Source texts of formatted documents:
*** Begin section ***

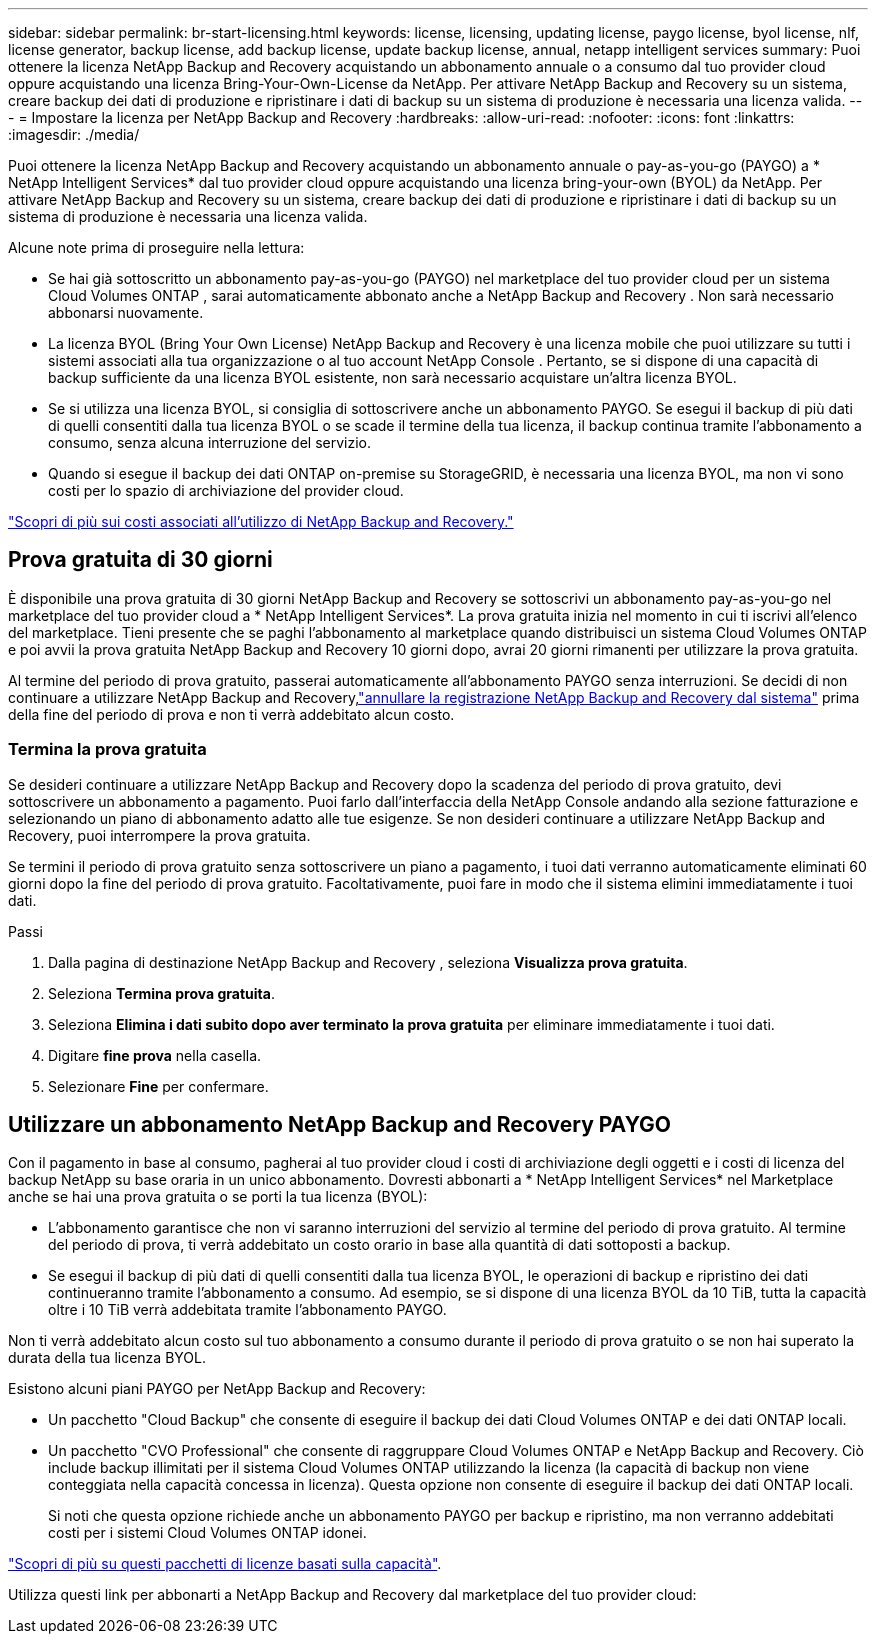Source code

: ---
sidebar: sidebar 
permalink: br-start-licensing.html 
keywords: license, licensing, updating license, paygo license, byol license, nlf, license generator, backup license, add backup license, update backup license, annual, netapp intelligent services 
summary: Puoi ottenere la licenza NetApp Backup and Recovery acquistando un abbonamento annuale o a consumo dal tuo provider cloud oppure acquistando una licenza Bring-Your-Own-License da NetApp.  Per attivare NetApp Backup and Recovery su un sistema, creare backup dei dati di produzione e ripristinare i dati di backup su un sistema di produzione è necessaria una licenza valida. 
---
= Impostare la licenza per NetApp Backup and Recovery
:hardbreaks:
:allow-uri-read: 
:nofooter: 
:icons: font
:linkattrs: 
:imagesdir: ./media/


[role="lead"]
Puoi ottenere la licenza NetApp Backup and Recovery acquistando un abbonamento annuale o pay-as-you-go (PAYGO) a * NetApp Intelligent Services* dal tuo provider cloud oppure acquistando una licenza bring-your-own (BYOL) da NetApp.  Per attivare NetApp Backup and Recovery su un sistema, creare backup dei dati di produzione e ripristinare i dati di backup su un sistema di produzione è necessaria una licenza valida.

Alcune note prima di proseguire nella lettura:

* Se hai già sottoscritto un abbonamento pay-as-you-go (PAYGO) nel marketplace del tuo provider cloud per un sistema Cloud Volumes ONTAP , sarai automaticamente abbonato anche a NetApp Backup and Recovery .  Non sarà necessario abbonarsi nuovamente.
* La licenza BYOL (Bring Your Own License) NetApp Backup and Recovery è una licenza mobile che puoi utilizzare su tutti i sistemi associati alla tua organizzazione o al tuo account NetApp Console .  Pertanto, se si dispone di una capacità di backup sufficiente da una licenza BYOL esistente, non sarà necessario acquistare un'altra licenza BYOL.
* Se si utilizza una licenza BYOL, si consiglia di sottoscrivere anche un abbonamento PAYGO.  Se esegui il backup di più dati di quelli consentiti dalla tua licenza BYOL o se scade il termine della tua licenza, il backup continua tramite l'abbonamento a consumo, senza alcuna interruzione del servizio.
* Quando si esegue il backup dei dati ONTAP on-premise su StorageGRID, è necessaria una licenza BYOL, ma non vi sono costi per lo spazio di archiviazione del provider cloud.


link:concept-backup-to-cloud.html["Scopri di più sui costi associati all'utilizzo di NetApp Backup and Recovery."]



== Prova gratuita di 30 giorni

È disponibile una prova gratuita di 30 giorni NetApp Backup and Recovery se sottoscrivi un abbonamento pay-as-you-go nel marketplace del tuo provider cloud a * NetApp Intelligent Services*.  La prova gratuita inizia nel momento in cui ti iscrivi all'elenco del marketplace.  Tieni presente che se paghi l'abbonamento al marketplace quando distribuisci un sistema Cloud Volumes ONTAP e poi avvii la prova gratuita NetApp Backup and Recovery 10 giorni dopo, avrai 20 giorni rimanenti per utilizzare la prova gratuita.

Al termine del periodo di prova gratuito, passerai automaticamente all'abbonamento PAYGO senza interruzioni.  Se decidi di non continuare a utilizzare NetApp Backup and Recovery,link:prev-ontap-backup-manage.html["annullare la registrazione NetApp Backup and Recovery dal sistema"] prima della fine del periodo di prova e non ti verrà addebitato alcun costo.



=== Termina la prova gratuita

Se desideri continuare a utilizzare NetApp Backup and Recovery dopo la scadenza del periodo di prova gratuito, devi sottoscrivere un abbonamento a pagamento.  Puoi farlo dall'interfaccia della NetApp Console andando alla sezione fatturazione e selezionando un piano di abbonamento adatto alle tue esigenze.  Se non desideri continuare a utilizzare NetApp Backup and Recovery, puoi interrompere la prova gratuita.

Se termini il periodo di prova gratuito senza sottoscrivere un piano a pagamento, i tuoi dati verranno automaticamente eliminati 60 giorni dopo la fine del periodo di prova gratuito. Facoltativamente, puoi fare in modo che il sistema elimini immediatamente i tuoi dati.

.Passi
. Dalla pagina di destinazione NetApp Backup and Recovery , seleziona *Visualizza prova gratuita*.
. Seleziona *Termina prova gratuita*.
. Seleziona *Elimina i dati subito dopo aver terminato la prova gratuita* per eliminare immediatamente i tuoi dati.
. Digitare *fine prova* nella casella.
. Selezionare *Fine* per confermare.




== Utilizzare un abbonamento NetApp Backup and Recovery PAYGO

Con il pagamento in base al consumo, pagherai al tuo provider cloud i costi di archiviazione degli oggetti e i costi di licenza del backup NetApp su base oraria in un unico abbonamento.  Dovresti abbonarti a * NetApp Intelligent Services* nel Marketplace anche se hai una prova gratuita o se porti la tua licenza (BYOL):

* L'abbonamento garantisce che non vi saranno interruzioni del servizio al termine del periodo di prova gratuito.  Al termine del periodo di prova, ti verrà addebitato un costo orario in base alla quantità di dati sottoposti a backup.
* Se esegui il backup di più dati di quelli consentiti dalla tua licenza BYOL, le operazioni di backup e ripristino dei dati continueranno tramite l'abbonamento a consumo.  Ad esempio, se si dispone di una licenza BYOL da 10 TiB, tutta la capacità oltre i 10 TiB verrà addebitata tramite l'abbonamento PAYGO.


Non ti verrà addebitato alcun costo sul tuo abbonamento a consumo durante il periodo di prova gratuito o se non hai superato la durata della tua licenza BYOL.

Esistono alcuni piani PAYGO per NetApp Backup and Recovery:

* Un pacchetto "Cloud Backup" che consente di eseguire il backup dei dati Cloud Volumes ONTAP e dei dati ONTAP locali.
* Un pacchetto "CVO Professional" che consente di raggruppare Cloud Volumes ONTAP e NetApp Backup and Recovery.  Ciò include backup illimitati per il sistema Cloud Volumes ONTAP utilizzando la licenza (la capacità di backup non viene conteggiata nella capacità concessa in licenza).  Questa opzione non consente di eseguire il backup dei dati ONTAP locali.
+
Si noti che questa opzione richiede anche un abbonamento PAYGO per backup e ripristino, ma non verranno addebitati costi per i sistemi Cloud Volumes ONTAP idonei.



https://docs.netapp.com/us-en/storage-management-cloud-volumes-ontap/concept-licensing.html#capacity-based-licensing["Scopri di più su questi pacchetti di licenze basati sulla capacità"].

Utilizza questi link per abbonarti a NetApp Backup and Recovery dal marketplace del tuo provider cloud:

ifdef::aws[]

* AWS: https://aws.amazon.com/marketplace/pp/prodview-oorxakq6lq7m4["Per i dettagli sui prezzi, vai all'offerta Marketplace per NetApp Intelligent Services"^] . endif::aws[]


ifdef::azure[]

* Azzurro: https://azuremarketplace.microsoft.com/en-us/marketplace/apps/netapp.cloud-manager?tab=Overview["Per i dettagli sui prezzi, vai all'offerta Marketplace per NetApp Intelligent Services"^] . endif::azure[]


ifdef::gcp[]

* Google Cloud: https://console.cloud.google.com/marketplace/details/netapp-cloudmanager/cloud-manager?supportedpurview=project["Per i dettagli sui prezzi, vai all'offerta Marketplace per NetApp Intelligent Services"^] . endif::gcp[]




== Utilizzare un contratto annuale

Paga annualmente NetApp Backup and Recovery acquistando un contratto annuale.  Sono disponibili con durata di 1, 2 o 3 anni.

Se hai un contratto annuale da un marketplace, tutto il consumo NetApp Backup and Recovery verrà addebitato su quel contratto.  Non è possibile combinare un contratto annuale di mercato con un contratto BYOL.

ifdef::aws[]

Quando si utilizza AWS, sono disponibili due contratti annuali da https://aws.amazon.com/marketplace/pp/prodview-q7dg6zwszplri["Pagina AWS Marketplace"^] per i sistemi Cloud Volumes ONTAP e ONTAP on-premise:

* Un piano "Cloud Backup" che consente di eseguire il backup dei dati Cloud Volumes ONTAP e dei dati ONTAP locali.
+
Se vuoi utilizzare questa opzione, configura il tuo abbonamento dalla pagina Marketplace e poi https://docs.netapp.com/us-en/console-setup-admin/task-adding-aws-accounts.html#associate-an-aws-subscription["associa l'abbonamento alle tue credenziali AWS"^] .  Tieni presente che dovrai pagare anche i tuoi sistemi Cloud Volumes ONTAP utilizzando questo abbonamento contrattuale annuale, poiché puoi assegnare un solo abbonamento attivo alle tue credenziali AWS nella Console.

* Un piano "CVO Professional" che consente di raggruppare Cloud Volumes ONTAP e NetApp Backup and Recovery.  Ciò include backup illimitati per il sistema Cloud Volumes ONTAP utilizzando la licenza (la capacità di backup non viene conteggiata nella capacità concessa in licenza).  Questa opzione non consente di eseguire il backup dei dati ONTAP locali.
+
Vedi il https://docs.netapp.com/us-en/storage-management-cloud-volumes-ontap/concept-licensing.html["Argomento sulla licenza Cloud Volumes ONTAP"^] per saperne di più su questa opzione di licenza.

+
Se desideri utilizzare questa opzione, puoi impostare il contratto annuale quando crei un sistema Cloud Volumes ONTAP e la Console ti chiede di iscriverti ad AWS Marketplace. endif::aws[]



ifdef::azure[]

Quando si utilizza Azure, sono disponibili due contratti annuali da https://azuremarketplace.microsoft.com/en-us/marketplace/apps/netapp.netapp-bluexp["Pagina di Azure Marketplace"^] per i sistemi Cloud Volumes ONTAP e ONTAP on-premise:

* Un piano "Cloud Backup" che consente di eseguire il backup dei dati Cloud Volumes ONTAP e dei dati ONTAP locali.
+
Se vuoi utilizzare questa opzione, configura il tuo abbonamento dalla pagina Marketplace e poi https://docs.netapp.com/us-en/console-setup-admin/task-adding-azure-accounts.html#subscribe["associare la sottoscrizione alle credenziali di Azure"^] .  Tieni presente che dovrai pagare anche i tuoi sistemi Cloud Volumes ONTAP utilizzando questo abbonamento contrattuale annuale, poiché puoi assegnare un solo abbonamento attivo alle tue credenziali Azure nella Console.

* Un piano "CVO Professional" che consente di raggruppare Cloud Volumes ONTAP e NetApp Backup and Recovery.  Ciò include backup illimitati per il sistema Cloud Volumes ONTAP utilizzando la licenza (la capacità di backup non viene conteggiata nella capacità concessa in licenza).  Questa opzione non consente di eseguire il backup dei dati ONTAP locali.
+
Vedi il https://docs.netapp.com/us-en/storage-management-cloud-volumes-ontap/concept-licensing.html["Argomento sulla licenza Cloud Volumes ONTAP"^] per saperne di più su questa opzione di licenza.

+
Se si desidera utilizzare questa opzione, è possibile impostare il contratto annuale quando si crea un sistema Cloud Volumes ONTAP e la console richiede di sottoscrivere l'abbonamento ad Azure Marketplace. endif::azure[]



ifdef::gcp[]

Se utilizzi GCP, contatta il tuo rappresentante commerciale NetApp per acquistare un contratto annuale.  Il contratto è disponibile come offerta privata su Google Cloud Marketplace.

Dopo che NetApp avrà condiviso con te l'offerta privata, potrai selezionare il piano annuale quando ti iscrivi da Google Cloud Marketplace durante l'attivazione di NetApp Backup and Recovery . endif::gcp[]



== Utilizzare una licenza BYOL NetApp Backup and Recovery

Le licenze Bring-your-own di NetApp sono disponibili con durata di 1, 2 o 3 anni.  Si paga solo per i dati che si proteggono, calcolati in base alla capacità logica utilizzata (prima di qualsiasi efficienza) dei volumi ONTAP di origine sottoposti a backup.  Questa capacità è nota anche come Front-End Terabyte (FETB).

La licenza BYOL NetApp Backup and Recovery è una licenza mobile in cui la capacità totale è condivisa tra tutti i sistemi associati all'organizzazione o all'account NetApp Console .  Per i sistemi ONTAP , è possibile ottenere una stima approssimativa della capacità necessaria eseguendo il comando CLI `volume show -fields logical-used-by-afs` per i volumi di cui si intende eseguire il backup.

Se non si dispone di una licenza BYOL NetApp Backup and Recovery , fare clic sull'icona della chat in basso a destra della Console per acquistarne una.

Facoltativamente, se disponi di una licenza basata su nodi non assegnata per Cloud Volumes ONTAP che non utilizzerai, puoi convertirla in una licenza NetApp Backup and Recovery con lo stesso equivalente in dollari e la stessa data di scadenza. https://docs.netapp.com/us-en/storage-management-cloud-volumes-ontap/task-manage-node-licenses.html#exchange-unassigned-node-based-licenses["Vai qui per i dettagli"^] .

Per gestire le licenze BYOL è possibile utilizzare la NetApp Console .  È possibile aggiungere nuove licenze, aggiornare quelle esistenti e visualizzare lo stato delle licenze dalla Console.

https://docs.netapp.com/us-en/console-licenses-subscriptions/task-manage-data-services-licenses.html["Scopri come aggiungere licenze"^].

*** End section ***

Problem to work on> Show every line of the data that includes the string "durante".

Result>
Non ti verrà addebitato alcun costo sul tuo abbonamento a consumo durante il periodo di prova gratuito o se non hai superato la durata della tua licenza BYOL.
Dopo che NetApp avrà condiviso con te l'offerta privata, potrai selezionare il piano annuale quando ti iscrivi da Google Cloud Marketplace durante l'attivazione di NetApp Backup and Recovery . endif::gcp[]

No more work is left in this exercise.